Нигде специально не определяя понятие "социальность", Э. Гоффман по сути дела сводит ее к способности человека "действовать", причем действовать видимым образом, подчеркивая те соглашения и нормы, которые установлены в данной структуре . Быть социализированным, обладать "социальностью" значит, во-первых, взаимно использовать друг друга в качестве различного рода информации, на основе которой делаются выводы и определяется ситуация, а затем действовать согласно полученному определению. Во-вторых, разнообразя собственное поведение, оказывать воздействие на выводы, к которым приходят окружающие относительно нашего поведения. Наконец, в-третьих, манипулируя "ненамеренными" самопроявлениями, выражениями, традиционно считающимися неподверженным подтасовкам, сознательно нарушать симметрию коммуникативного процесса, приобретать еще большее влияние на мнение окружающих. Действие превращается в работу по созданию впечатлений, формализованных ролей, фрагментарно включая человека в окружающую действительность.

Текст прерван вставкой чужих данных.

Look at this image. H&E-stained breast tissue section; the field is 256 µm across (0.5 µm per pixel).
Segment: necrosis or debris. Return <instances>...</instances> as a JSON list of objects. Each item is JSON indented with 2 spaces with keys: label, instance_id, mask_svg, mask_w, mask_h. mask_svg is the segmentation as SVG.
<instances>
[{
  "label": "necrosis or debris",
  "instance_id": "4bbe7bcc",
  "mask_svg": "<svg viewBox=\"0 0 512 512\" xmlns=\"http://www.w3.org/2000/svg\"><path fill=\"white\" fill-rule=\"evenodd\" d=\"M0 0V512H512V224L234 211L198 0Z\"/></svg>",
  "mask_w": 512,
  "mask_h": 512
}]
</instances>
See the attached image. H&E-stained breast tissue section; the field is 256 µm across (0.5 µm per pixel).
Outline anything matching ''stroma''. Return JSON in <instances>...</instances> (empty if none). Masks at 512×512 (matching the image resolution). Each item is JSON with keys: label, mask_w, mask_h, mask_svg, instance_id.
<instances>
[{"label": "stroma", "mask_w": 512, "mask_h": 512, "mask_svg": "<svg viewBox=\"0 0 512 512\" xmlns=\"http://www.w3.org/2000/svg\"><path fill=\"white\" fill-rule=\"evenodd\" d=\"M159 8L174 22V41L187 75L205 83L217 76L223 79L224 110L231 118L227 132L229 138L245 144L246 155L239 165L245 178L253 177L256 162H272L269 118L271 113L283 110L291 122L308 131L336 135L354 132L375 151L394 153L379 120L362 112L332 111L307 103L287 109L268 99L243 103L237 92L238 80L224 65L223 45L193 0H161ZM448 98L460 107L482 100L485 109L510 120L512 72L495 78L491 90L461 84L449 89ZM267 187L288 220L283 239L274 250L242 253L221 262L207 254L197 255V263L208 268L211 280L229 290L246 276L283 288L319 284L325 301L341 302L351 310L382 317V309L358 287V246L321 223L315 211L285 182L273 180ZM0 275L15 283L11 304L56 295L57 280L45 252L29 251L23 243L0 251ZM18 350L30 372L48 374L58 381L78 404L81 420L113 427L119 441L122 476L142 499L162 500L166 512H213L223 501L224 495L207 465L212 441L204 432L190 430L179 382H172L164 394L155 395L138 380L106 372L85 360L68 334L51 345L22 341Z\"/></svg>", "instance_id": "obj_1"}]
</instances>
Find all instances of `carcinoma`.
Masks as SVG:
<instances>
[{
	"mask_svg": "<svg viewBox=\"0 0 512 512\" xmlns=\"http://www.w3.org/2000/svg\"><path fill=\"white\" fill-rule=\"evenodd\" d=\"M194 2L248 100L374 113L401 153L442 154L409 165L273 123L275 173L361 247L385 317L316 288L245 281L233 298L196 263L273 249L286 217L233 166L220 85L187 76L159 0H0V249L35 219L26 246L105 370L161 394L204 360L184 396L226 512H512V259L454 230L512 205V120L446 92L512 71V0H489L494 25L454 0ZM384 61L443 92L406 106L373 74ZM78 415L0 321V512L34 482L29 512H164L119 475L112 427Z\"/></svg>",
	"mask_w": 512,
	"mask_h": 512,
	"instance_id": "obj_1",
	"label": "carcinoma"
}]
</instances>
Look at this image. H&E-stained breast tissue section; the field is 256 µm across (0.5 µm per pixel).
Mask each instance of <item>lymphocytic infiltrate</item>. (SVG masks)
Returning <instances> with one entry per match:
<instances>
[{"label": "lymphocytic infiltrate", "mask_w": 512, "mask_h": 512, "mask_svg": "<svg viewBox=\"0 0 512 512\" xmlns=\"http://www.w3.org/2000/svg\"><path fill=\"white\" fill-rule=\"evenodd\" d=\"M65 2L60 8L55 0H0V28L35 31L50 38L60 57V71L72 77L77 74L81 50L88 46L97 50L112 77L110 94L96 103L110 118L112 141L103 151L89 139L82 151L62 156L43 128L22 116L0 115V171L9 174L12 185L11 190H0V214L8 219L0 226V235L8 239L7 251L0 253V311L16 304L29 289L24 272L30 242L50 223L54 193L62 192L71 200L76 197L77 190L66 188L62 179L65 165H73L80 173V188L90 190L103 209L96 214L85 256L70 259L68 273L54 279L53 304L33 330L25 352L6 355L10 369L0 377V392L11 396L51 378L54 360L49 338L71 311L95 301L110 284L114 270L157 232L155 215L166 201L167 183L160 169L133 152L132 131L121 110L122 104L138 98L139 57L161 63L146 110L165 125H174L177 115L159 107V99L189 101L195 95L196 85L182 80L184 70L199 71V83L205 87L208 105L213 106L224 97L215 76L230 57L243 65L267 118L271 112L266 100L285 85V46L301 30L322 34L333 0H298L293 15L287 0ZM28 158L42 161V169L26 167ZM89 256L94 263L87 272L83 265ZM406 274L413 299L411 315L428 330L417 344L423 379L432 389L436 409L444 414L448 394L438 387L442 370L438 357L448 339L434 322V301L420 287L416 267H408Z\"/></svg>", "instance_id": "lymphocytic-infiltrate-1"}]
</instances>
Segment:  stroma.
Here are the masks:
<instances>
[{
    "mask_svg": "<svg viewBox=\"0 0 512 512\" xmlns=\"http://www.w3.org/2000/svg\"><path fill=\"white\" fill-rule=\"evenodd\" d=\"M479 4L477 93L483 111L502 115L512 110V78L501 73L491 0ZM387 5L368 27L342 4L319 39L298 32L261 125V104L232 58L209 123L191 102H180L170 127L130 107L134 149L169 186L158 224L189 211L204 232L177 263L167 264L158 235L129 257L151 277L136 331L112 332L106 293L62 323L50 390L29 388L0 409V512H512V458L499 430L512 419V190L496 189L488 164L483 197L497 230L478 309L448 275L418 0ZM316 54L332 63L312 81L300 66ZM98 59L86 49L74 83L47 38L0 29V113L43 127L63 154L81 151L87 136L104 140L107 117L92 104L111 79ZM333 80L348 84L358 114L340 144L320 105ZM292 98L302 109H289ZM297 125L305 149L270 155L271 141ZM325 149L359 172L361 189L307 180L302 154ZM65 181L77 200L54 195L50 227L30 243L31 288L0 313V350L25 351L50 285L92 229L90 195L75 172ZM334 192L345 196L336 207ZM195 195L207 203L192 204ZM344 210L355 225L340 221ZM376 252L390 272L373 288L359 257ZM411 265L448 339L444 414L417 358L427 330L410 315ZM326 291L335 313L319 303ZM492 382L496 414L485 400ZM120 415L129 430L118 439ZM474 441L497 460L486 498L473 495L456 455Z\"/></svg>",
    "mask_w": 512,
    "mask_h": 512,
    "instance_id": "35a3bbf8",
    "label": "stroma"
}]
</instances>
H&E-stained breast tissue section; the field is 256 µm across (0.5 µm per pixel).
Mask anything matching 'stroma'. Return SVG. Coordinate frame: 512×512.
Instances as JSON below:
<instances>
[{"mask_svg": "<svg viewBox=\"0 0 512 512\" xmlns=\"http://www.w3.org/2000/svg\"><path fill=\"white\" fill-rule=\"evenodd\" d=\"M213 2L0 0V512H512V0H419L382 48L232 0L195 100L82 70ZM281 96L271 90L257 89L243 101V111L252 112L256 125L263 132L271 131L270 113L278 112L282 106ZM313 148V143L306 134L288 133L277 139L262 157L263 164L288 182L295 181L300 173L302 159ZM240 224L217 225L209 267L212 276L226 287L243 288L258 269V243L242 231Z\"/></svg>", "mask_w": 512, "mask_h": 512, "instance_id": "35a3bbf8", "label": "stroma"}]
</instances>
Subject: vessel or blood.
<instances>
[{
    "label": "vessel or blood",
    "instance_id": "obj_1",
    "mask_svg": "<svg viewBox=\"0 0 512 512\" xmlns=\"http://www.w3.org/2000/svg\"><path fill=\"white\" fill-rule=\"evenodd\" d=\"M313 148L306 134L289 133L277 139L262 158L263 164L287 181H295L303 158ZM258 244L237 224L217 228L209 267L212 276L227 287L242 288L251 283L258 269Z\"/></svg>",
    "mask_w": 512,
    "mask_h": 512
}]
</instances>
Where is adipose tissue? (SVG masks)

Терминологическую определенность попытка структурировать человеческое Я приобретает у Э. Гоффмана уже в конце 50-х годов. На страницах книги "Представление себя другим в каждодневной жизни" американский социолог пишет: "В этом произведении индивид был косвенно поделен на две основные части: он рассматривался как исполнитель, измотанный (harried) производитель впечатлений, вовлеченный во всечеловеческую задачу по постановке спектакля, и как характер, то есть фигура как правило превосходная, чей дух, сила и другие полноценные качества призваны пробудить спектакль. Атрибуты исполнителя и атрибуты характера различного порядка..., но все они приобретают значение лишь в рамках шоу, которое не должно прерываться"1.